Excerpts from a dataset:

_ _ _ _

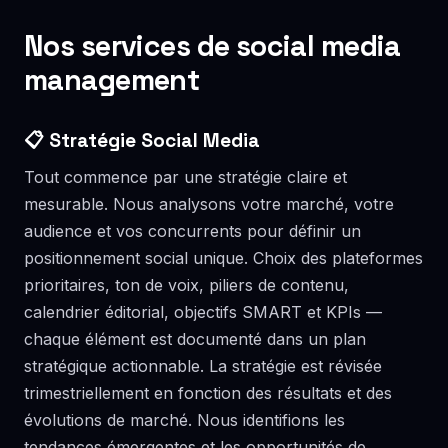
Nos services de social media
management
📋 Stratégie Social Media
Tout commence par une stratégie claire et
mesurable. Nous analysons votre marché, votre
audience et vos concurrents pour définir un
positionnement social unique. Choix des plateformes
prioritaires, ton de voix, piliers de contenu,
calendrier éditorial, objectifs SMART et KPIs —
chaque élément est documenté dans un plan
stratégique actionnable. La stratégie est révisée
trimestriellement en fonction des résultats et des
évolutions de marché. Nous identifions les
tendances émergentes et les opportunités de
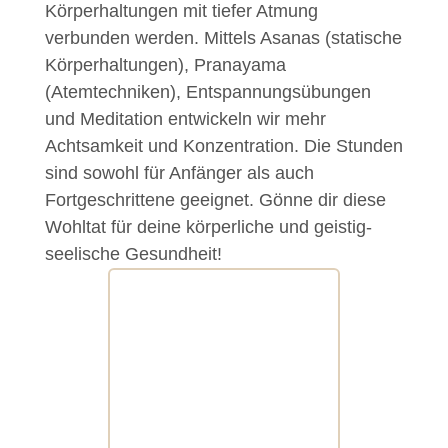
Körperhaltungen mit tiefer Atmung
verbunden werden. Mittels Asanas (statische
Körperhaltungen), Pranayama
(Atemtechniken), Entspannungsübungen
und Meditation entwickeln wir mehr
Achtsamkeit und Konzentration. Die Stunden
sind sowohl für Anfänger als auch
Fortgeschrittene geeignet. Gönne dir diese
Wohltat für deine körperliche und geistig-
seelische Gesundheit!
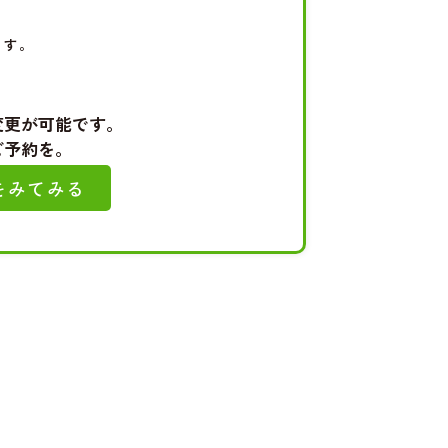
ます。
変更が可能です。
ご予約を。
をみてみる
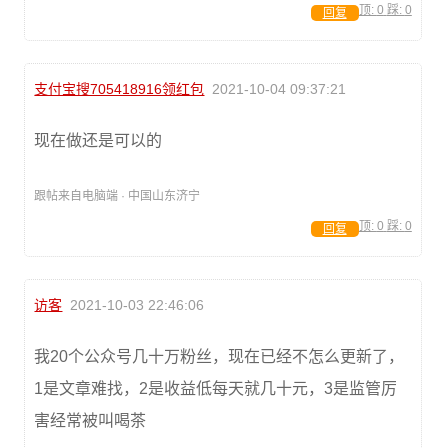
顶:
0
踩:
0
回复
支付宝搜705418916领红包
2021-10-04 09:37:21
现在做还是可以的
跟帖来自电脑端 · 中国山东济宁
顶:
0
踩:
0
回复
访客
2021-10-03 22:46:06
我20个公众号几十万粉丝，现在已经不怎么更新了，
1是文章难找，2是收益低每天就几十元，3是监管厉
害经常被叫喝茶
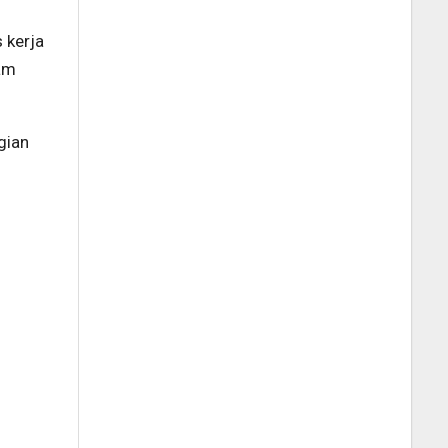
s kerja
lam
gian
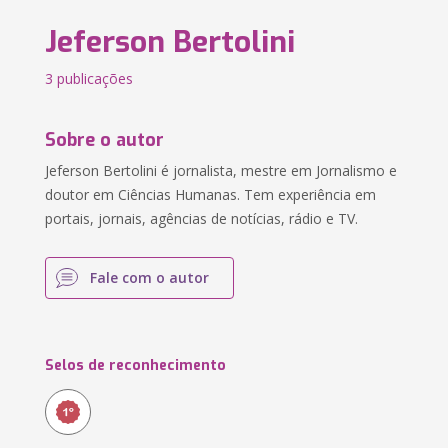
Jeferson Bertolini
3 publicações
Sobre o autor
Jeferson Bertolini é jornalista, mestre em Jornalismo e
doutor em Ciências Humanas. Tem experiência em
portais, jornais, agências de notícias, rádio e TV.
Fale com o autor
Selos de reconhecimento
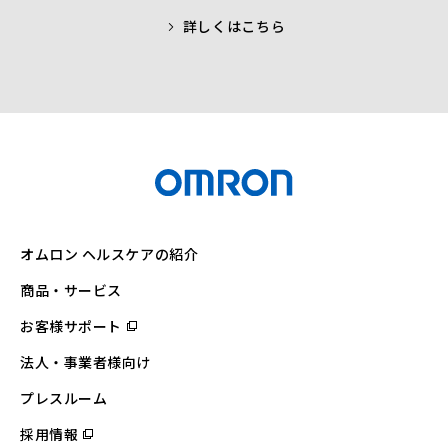
詳しくはこちら
オムロン ヘルスケアの紹介
商品・サービス
お客様サポート
（別
ウ
ィ
法人・事業者様向け
ン
ド
ウ
プレスルーム
で
開
採用情報
（別
く）
ウ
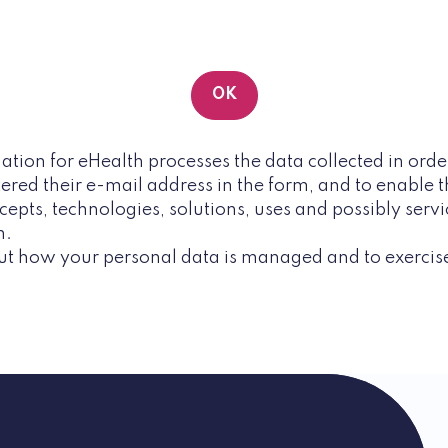
ation for eHealth processes the data collected in orde
red their e-mail address in the form, and to enable t
pts, technologies, solutions, uses and possibly servic
h.
ut how your personal data is managed and to exercise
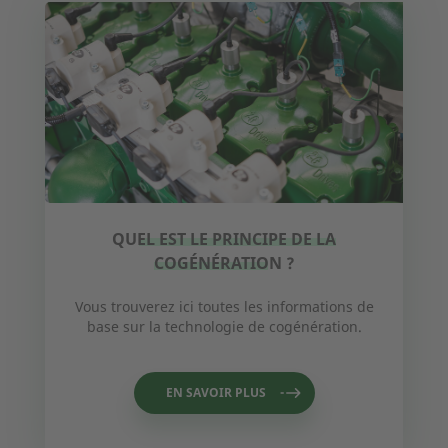
QUEL EST LE PRINCIPE DE LA
COGÉNÉRATION ?
Vous trouverez ici toutes les informations de
base sur la technologie de cogénération.
EN SAVOIR PLUS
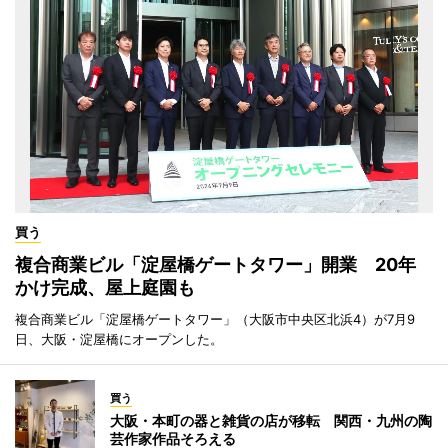
買う
複合商業ビル「淀屋橋ゲートタワー」開業 20年
かけ完成、屋上庭園も
複合商業ビル「淀屋橋ゲートタワー」（大阪市中央区北浜4）が7月9
日、大阪・淀屋橋にオープンした。
買う
大阪・本町の器と雑貨の店が移転 関西・九州の陶
芸作家作品そろえる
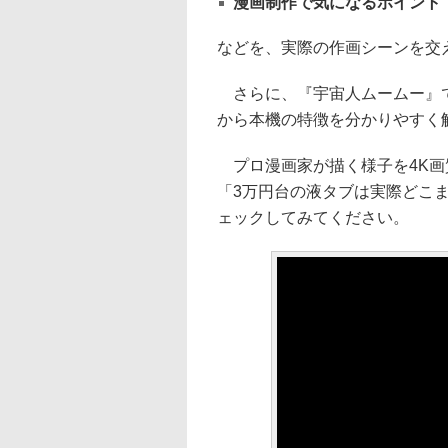
漫画制作で気になるポイント
などを、実際の作画シーンを交
さらに、『宇宙人ムームー』で
から本機の特徴を分かりやすく
プロ漫画家が描く様子を4K画
「3万円台の液タブは実際どこ
ェックしてみてください。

_ _ _ _

Rewrite the stretch from the line containing "QUEL EST LE PRINCIPE DE LA" through the end of the items with "technologie" changed to "technique" and everything else left as it is. Leave the pictures out.

TASK OUTPUT:
QUEL EST LE PRINCIPE DE LA
COGÉNÉRATION ?
Vous trouverez ici toutes les informations de
base sur la technique de cogénération.
EN SAVOIR PLUS
買う
複合商業ビル「淀屋橋ゲートタワー」開業 20年
かけ完成、屋上庭園も
複合商業ビル「淀屋橋ゲートタワー」（大阪市中央区北浜4）が7月9
日、大阪・淀屋橋にオープンした。
買う
大阪・本町の器と雑貨の店が移転 関西・九州の陶
芸作家作品そろえる
漫画制作で気になるポイント
などを、実際の作画シーンを交
さらに、『宇宙人ムームー』で
から本機の特徴を分かりやすく
プロ漫画家が描く様子を4K画
「3万円台の液タブは実際どこ
ェックしてみてください。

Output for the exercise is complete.